• _What the task requires_
Return everything in the items from the line containing "Document page, 1654x931 pixels." down to the line containing "text_box x2 [894, 553, 959, 598]", copied character for character with both of those lines included.

— Start Records shown —

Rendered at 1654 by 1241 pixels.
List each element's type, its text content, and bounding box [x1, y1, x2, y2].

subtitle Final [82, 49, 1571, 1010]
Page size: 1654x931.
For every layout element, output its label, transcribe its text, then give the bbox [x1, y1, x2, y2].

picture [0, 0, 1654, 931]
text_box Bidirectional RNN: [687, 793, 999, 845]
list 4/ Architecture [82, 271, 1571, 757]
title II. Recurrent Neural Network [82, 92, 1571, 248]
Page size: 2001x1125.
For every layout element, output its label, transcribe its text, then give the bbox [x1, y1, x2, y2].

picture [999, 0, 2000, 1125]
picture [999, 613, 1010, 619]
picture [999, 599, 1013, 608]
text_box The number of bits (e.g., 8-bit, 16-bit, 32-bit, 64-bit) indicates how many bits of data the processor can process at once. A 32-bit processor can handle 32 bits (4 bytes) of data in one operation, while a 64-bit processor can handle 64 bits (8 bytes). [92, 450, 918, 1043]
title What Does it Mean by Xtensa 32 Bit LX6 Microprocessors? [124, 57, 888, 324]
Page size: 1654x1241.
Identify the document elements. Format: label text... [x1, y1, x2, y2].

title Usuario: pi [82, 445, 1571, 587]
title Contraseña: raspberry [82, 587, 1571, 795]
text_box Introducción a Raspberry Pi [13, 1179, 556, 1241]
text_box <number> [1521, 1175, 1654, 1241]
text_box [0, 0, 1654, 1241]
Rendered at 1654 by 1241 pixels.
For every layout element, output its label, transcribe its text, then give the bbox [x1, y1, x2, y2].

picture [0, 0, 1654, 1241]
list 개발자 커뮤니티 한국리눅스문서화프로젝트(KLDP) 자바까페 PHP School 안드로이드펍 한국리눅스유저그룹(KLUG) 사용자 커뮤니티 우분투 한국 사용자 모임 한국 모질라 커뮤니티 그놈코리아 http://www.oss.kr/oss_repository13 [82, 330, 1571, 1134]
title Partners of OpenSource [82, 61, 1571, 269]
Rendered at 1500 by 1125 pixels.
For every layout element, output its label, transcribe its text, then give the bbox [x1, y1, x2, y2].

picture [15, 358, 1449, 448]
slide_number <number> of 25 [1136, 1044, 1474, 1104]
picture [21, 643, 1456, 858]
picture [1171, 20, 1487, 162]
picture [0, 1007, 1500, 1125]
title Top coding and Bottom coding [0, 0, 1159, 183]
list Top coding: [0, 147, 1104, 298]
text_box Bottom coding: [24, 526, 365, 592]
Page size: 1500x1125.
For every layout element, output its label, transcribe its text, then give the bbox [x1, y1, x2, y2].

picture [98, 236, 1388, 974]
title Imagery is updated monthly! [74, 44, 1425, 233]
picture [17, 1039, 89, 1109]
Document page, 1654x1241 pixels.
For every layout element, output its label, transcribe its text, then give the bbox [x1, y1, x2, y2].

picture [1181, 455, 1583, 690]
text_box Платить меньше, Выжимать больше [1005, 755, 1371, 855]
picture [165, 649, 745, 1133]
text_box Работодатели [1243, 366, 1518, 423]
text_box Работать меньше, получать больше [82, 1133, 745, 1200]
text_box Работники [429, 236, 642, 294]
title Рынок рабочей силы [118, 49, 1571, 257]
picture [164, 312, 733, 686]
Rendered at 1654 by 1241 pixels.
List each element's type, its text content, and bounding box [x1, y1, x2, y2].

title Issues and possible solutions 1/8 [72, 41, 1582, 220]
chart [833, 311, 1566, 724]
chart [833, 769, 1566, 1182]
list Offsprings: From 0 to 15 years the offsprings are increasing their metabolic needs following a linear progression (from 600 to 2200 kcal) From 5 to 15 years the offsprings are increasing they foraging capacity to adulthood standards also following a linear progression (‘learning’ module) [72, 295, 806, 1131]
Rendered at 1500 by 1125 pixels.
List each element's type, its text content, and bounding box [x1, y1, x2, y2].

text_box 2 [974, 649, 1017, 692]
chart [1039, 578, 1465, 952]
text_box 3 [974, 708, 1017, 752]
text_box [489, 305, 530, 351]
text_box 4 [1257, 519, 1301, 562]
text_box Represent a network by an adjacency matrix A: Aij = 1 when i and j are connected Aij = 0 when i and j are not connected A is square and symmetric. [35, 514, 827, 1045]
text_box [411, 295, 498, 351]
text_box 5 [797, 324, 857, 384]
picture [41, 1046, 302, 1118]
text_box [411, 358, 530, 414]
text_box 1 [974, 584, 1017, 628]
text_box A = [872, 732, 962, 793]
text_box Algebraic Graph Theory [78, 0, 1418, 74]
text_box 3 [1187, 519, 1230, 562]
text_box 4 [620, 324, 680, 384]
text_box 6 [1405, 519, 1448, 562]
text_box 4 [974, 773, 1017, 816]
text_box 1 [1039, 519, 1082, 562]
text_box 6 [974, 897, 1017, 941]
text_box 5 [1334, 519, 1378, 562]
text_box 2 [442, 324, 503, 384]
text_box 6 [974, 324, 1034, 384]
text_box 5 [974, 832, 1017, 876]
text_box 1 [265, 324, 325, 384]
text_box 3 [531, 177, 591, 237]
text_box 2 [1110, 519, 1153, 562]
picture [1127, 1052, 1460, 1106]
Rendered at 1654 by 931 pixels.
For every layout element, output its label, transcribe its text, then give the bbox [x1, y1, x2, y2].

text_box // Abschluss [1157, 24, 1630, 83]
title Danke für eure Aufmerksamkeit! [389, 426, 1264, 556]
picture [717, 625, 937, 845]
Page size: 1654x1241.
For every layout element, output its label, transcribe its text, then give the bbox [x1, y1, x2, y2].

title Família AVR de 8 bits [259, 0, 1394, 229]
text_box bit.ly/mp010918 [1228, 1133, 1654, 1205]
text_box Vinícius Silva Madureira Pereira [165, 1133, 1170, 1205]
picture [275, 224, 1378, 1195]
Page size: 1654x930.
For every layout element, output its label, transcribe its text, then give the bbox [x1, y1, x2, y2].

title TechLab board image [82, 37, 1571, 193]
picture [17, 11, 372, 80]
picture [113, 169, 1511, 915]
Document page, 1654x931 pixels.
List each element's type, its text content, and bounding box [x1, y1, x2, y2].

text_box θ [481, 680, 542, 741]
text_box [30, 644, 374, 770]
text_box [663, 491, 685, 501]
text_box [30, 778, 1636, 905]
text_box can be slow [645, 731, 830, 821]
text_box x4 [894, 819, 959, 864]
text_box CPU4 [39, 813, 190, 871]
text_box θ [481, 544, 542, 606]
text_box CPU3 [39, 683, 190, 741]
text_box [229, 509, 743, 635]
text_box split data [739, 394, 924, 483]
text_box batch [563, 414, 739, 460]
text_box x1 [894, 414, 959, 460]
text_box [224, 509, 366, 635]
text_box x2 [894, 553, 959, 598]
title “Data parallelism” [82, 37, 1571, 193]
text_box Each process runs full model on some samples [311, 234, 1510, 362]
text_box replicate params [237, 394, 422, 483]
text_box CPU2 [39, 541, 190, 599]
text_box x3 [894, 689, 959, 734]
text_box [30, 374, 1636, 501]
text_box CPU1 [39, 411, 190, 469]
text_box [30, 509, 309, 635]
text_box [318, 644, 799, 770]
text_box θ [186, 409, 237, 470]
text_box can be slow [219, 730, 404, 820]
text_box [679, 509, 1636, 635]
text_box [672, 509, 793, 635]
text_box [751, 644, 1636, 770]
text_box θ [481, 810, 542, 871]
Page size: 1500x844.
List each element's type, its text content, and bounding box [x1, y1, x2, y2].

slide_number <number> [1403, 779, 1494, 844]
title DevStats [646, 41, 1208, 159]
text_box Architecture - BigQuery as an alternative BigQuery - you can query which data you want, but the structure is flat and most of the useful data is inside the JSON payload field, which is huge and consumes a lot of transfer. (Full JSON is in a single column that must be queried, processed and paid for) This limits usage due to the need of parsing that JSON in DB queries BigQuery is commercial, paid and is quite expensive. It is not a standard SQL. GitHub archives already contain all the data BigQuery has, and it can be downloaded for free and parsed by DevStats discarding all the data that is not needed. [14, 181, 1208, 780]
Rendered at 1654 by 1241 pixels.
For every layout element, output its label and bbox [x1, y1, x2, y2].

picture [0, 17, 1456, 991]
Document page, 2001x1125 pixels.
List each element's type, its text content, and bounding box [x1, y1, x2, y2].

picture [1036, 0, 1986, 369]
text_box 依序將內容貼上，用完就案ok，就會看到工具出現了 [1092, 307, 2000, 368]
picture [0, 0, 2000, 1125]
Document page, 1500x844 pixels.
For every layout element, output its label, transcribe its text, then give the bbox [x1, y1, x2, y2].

— End Records shown —

• _Exercise answer_
Document page, 1654x931 pixels.
List each element's type, its text content, and bounding box [x1, y1, x2, y2].

text_box θ [481, 680, 542, 741]
text_box [30, 644, 374, 770]
text_box [663, 491, 685, 501]
text_box [30, 778, 1636, 905]
text_box can be slow [645, 731, 830, 821]
text_box x4 [894, 819, 959, 864]
text_box CPU4 [39, 813, 190, 871]
text_box θ [481, 544, 542, 606]
text_box CPU3 [39, 683, 190, 741]
text_box [229, 509, 743, 635]
text_box split data [739, 394, 924, 483]
text_box batch [563, 414, 739, 460]
text_box x1 [894, 414, 959, 460]
text_box [224, 509, 366, 635]
text_box x2 [894, 553, 959, 598]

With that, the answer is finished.